My job market paper “Does the EITC Pay for Itself? How the EITC Affects Tax Revenue and Public Assistance Spending” (draft available soon) uses newly available linked administrative data (CPS ASEC linked to IRS data) and the research design exploits three decades of plausibly exogenous Earned Income Tax Credit (EITC) policy changes, which generate discontinuities in EITC eligibility over time based on family structure. We first test---and confirm---that the EITC increases maternal employment and earnings. Next, we show that this behavioral response increases the taxes paid and decreases the public assistance received by these mothers. We find that the EITC's net cost is at most 39 percent of the ``sticker price.'' We corroborate these individual-level results with state-level reports on aggregate employment and tax revenue. Furthermore, accounting for the present value of improved health, decreased crime, and improved outcomes of children of EITC recipients, we find that the EITC more than ``pays for itself.''
My dissertation was chosen as a winner of the 2017 Outstanding Doctoral Dissertations in Government Finance and Taxation by the National Tax Association.

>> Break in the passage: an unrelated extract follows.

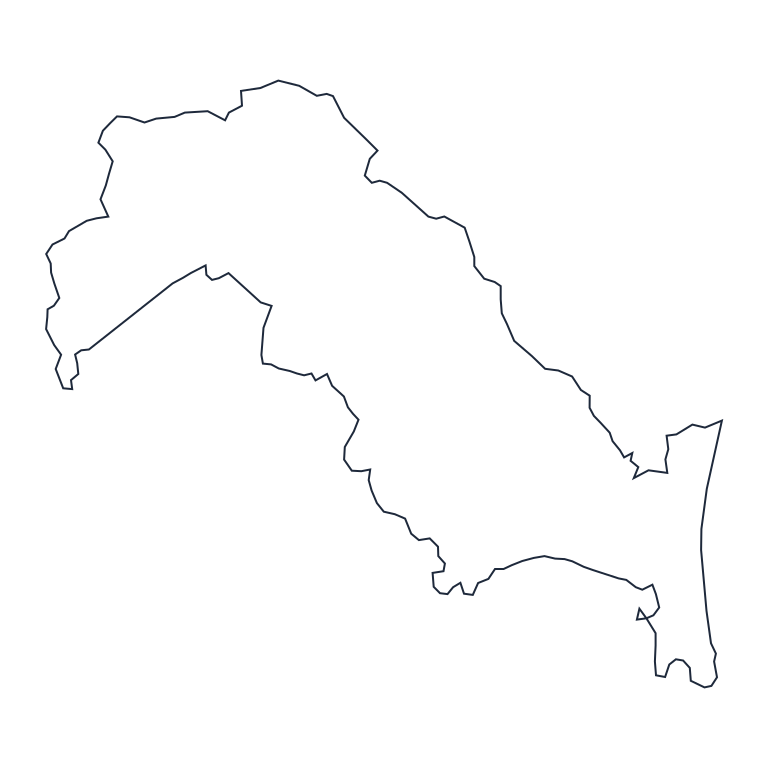 Turuçu, Rio Grande do Sul, Brazil (Natural Earth projection)
{"feature_id": "56859067B67452973684728", "entity_name": "Turuçu", "entity_type": "district", "adm_level": 2, "iso_a3": "BRA", "parent_name": "Brazil", "parent_adm1": "Rio Grande do Sul", "projection": "natural_earth1", "projection_center": [-52.15, -31.488], "detail": "fine", "context": "isolated", "style": "outline", "palette": "slate", "viewbox_px": 768, "rotation_deg": 0, "n_neighbors": 0, "source": "geoboundaries", "source_scale": "gbopen_adm2", "svg_char_len": 2495}
<svg xmlns="http://www.w3.org/2000/svg" viewBox="0 0 768 768"><path d="M646.4,618.3L655.6,633.2L655.6,645.5L654.9,661.5L656.0,675.3L665.1,677.0L669.3,664.5L675.9,659.3L683.1,660.5L689.8,667.9L690.8,680.8L704.5,687.4L711.4,685.9L717.0,677.3L714.1,661.5L715.9,653.6L711.0,643.3L706.5,610.9L701.1,550.0L701.4,529.0L706.8,488.8L721.9,420.6L705.0,427.6L692.4,424.6L676.4,434.4L666.6,435.7L668.3,449.2L665.4,459.4L667.3,472.9L648.5,470.3L633.8,478.1L638.3,467.1L630.6,460.8L632.3,453.0L624.1,457.4L620.0,450.3L612.6,441.2L609.7,432.7L600.6,422.8L593.9,415.9L589.6,407.8L589.7,395.7L580.9,390.0L572.1,376.5L558.3,370.5L545.1,368.8L531.8,356.0L514.2,340.9L507.0,324.1L501.8,313.3L500.7,299.4L500.7,286.1L494.7,282.0L484.2,278.7L474.3,266.1L474.3,257.0L469.4,241.5L464.7,227.7L444.3,216.5L436.2,218.7L428.4,216.6L401.8,192.8L387.1,182.8L379.7,180.7L371.8,182.8L364.8,175.6L369.8,158.8L377.5,150.6L367.0,140.1L344.1,117.8L333.0,96.1L326.7,93.9L316.8,95.8L299.2,85.8L278.3,80.6L260.4,88.0L241.0,90.9L242.0,105.7L228.9,112.6L225.1,120.3L207.7,111.2L184.8,112.6L174.6,116.9L156.2,118.6L144.5,122.5L129.5,117.3L117.0,116.4L110.0,123.3L102.9,130.7L98.4,142.7L105.4,149.7L112.7,161.3L109.0,173.8L105.8,185.5L100.5,199.3L108.3,216.6L96.5,218.3L86.7,220.8L69.0,231.1L64.5,238.5L52.5,244.5L46.2,254.0L50.7,263.5L51.1,272.6L54.3,283.4L59.3,298.0L53.9,305.7L47.6,309.3L47.3,317.2L46.1,329.1L54.2,345.1L61.1,354.7L55.7,369.0L63.2,388.3L72.2,389.1L71.0,380.1L78.3,374.0L77.2,363.2L75.1,354.5L81.2,350.3L88.9,349.5L172.6,283.4L183.0,277.8L190.9,273.0L205.6,265.4L206.4,274.8L212.0,279.9L218.8,278.2L228.5,273.1L260.7,302.4L271.6,305.9L263.5,327.8L261.4,355.0L262.9,363.6L271.1,364.4L278.8,368.5L289.8,371.0L297.0,373.5L304.1,375.3L311.5,373.5L315.5,380.4L327.0,374.0L332.1,385.8L343.9,396.5L347.9,407.3L352.9,413.7L358.5,419.7L353.8,431.5L344.8,447.0L344.1,459.6L351.8,470.7L361.3,471.2L370.2,469.5L368.7,480.1L371.6,490.5L376.9,503.1L383.8,511.7L394.8,514.2L405.1,518.6L411.2,533.7L418.9,540.1L429.7,538.4L438.0,546.7L438.3,556.1L444.9,563.5L443.5,571.2L432.6,572.9L433.7,586.8L440.0,593.2L447.5,594.1L453.1,587.2L460.4,582.8L464.0,593.7L472.8,594.9L478.1,583.0L488.4,578.9L495.0,569.0L503.6,569.0L511.7,565.2L522.3,561.0L533.9,557.9L544.5,556.1L555.1,558.6L564.6,559.1L572.3,561.3L583.7,566.8L592.8,570.0L618.6,578.4L626.3,579.9L635.8,587.2L642.3,589.7L652.4,584.7L655.9,594.1L659.2,607.5L653.4,615.3L646.4,618.3ZM646.4,618.3L639.4,608.7L636.9,619.6L646.4,618.3Z" fill="none" stroke="#1e293b" stroke-width="2"/></svg>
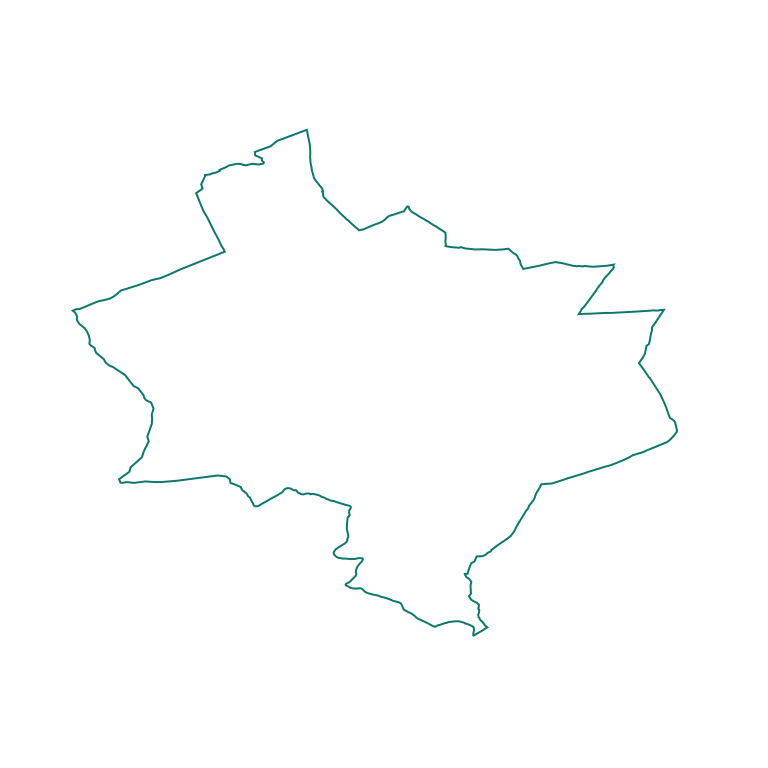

I am a Post-Doctoral Scholar at the University of Chicago's Harris School of Public Policy. My research focuses on how public policy can reduce poverty, increase economic opportunity, and encourage egalitarian social attitudes, while identifying unintended consequences. Specifically, my current research looks at the EITC and finds that this program helped lead to the rise of working mothers in the 1970s (link), improved the education and employment outcomes of children of EITC recipients (link), changed social attitudes about the role of women in society (link), and had positive effects on marriage and fertility (link).
Before starting at the University of Chicago, I completed a Ph.D. in Economics at the University of Michigan, as well as an M.A. in Economics at New York University and a B.A. in Mathematics.